**GIVEN TASK:**
Set out as a JSON list of strings, one string per line and with blank lines left out, only the part that opens with the line containing "name author: (Douglas ex Lehm.) Greene" and closes with the line containing "genus: Ericameria", both of those lines included.

• • • • •

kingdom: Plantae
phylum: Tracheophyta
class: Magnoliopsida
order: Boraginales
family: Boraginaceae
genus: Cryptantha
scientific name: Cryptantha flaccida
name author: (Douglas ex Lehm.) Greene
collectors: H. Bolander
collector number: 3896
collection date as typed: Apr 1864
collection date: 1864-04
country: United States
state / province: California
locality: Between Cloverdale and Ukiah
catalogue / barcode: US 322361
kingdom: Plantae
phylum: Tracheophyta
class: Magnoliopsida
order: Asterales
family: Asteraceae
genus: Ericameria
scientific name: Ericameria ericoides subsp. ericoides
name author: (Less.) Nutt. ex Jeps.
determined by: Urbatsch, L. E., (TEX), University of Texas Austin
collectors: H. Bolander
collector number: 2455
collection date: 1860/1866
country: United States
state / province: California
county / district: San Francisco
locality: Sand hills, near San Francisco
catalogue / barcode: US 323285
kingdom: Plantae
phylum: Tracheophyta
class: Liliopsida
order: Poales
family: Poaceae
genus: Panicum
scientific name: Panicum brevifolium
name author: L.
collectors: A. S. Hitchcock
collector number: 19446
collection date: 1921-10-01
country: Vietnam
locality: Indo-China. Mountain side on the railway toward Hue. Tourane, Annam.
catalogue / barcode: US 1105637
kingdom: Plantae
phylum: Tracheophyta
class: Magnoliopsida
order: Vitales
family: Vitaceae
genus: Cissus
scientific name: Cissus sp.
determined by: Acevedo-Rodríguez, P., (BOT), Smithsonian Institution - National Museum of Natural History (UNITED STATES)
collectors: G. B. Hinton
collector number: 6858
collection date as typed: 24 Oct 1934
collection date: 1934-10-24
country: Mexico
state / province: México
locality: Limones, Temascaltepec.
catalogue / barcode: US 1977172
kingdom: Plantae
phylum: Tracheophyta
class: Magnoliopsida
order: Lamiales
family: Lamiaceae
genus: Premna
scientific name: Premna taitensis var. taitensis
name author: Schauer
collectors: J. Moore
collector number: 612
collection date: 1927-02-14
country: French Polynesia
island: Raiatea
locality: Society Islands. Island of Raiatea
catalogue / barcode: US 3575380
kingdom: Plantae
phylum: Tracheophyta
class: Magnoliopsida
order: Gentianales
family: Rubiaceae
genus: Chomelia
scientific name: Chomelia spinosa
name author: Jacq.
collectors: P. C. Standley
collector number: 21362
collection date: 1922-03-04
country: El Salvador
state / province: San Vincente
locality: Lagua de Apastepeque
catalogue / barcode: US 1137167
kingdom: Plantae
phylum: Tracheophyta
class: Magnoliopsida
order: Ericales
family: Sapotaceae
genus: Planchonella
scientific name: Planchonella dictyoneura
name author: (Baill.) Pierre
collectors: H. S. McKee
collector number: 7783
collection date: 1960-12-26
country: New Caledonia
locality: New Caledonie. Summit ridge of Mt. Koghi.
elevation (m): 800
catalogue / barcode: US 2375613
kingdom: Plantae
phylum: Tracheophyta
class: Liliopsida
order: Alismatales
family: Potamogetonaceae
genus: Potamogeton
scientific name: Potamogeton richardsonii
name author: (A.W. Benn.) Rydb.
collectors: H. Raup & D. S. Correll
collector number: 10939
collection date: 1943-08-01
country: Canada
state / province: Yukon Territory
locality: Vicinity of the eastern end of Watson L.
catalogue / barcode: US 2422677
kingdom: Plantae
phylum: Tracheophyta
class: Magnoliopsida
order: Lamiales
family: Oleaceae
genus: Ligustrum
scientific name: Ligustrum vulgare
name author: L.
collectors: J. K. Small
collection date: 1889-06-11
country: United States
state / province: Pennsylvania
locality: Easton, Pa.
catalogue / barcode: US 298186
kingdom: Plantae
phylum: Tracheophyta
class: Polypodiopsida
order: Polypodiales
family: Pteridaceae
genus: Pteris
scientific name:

• • • • •

**WORKED ANSWER:**
[
  "name author: (Douglas ex Lehm.) Greene",
  "collectors: H. Bolander",
  "collector number: 3896",
  "collection date as typed: Apr 1864",
  "collection date: 1864-04",
  "country: United States",
  "state / province: California",
  "locality: Between Cloverdale and Ukiah",
  "catalogue / barcode: US 322361",
  "kingdom: Plantae",
  "phylum: Tracheophyta",
  "class: Magnoliopsida",
  "order: Asterales",
  "family: Asteraceae",
  "genus: Ericameria"
]